▼

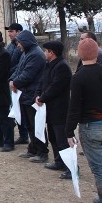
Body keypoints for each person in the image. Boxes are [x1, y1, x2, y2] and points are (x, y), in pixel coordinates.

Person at [66, 38, 102, 203]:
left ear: (80, 55)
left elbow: (74, 108)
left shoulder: (79, 77)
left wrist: (69, 131)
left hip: (90, 125)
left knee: (99, 167)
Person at [9, 30, 48, 162]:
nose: (18, 45)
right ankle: (33, 149)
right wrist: (12, 80)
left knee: (36, 125)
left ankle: (42, 152)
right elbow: (18, 70)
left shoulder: (36, 54)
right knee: (30, 125)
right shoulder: (26, 53)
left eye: (19, 42)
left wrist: (15, 83)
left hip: (32, 94)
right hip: (25, 94)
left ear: (25, 42)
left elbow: (28, 74)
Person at [35, 40, 72, 178]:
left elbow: (55, 87)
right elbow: (42, 82)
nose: (44, 53)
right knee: (53, 138)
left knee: (62, 140)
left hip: (60, 110)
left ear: (52, 52)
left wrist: (42, 97)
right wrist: (37, 95)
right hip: (49, 109)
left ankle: (71, 168)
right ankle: (59, 162)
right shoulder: (48, 65)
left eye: (46, 51)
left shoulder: (62, 67)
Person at [5, 23, 29, 145]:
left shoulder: (23, 48)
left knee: (21, 109)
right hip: (11, 80)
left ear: (19, 32)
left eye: (12, 31)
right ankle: (22, 134)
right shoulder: (10, 46)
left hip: (18, 82)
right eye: (9, 32)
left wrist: (14, 78)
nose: (9, 34)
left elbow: (19, 66)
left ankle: (25, 135)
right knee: (16, 108)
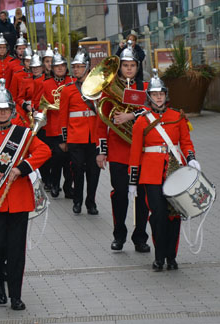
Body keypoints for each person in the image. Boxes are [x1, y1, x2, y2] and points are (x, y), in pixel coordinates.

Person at [0, 79, 51, 310]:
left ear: (12, 111)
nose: (2, 113)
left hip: (19, 202)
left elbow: (44, 151)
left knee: (16, 251)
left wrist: (22, 167)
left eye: (5, 110)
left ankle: (15, 295)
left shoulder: (23, 135)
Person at [128, 70, 199, 271]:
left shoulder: (177, 116)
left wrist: (192, 159)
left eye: (161, 94)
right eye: (155, 94)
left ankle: (171, 256)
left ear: (166, 95)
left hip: (175, 172)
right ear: (149, 97)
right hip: (151, 174)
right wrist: (133, 181)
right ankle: (159, 257)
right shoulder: (142, 121)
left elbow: (185, 142)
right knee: (158, 215)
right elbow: (135, 153)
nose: (159, 98)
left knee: (174, 215)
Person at [96, 43, 150, 253]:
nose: (129, 69)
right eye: (125, 65)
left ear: (138, 67)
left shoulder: (145, 89)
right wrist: (101, 151)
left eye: (132, 65)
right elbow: (101, 123)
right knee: (119, 194)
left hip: (143, 152)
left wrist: (130, 116)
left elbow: (152, 111)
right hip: (118, 151)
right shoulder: (109, 90)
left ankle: (140, 237)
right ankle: (119, 235)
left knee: (142, 196)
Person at [59, 46, 100, 215]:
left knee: (93, 172)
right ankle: (77, 201)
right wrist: (63, 139)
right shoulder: (68, 89)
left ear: (88, 67)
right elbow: (63, 115)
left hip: (94, 136)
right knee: (77, 169)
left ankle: (91, 202)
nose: (76, 69)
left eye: (80, 66)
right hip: (75, 136)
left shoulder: (98, 87)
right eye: (74, 66)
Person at [33, 49, 74, 198]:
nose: (60, 68)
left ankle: (68, 186)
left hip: (71, 127)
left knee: (70, 161)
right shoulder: (45, 84)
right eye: (57, 66)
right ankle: (55, 184)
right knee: (56, 158)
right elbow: (38, 103)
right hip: (53, 126)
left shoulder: (72, 82)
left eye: (62, 65)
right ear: (52, 68)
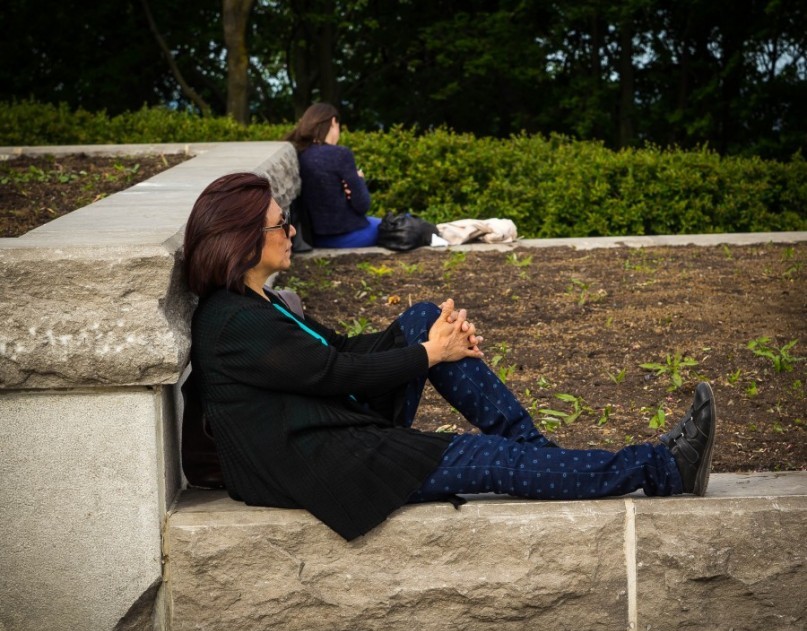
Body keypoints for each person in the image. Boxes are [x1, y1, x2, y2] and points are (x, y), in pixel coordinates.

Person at [183, 172, 717, 542]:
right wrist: (430, 354)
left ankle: (541, 454)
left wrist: (432, 341)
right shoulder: (233, 322)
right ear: (242, 238)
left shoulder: (258, 301)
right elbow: (335, 372)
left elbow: (338, 349)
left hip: (332, 431)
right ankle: (664, 467)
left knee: (423, 318)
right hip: (327, 467)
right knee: (491, 461)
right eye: (280, 225)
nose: (291, 232)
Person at [285, 102, 381, 248]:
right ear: (333, 122)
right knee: (405, 225)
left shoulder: (300, 152)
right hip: (345, 235)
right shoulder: (340, 154)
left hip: (313, 237)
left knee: (382, 222)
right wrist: (359, 180)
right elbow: (363, 205)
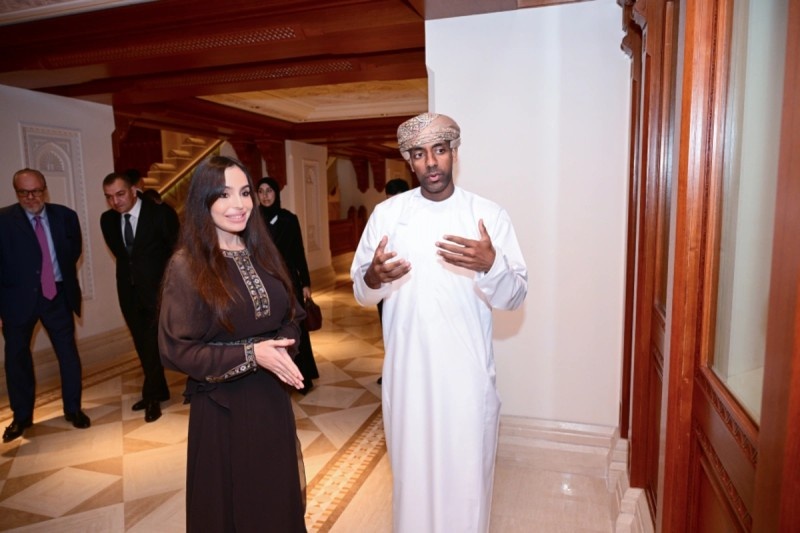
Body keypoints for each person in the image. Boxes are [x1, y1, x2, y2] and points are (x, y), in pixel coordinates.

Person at [350, 113, 528, 532]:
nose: (430, 162)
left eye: (439, 150)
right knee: (412, 482)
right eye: (419, 153)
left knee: (467, 484)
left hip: (466, 378)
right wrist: (373, 277)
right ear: (409, 161)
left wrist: (491, 265)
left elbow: (515, 296)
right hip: (408, 376)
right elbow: (361, 291)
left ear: (454, 153)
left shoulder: (486, 215)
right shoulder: (388, 215)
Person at [159, 156, 308, 532]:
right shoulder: (187, 266)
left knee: (275, 501)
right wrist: (252, 353)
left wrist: (280, 347)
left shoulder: (263, 252)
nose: (238, 204)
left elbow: (293, 314)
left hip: (271, 400)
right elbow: (177, 349)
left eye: (244, 193)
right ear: (203, 201)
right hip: (223, 409)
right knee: (233, 508)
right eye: (224, 195)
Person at [0, 168, 90, 442]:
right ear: (16, 192)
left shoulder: (65, 216)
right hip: (16, 302)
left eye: (36, 191)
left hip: (56, 296)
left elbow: (73, 252)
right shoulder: (3, 220)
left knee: (68, 354)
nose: (31, 197)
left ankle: (73, 409)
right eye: (24, 192)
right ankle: (21, 417)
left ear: (45, 189)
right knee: (17, 359)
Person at [100, 172, 178, 422]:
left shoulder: (160, 214)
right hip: (128, 291)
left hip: (160, 290)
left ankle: (152, 396)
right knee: (141, 342)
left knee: (153, 342)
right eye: (109, 197)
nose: (115, 202)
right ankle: (159, 389)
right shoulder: (107, 220)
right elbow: (124, 257)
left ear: (134, 190)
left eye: (120, 194)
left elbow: (176, 250)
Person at [256, 176, 319, 394]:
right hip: (263, 281)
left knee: (295, 327)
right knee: (269, 329)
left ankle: (302, 375)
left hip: (289, 281)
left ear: (276, 193)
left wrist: (305, 283)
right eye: (261, 191)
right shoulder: (253, 221)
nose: (265, 196)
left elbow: (299, 252)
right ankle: (274, 379)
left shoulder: (289, 219)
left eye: (269, 191)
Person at [376, 178, 410, 385]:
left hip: (408, 284)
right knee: (388, 327)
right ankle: (391, 370)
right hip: (386, 283)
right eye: (389, 199)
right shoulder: (381, 217)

▲

The task ▸ From the records above, retype only the lines starting at the line that contains "left shoulder: (62, 67)" and ending at the line that contains "left elbow: (19, 66)", both included.

Task result ▸
left shoulder: (62, 67)
Person at [5, 23, 29, 145]:
left shoulder: (23, 48)
left knee: (21, 109)
right hip: (11, 80)
left ear: (19, 32)
left eye: (12, 31)
right ankle: (22, 134)
right shoulder: (10, 46)
left hip: (18, 82)
right eye: (9, 32)
left wrist: (14, 78)
nose: (9, 34)
left elbow: (19, 66)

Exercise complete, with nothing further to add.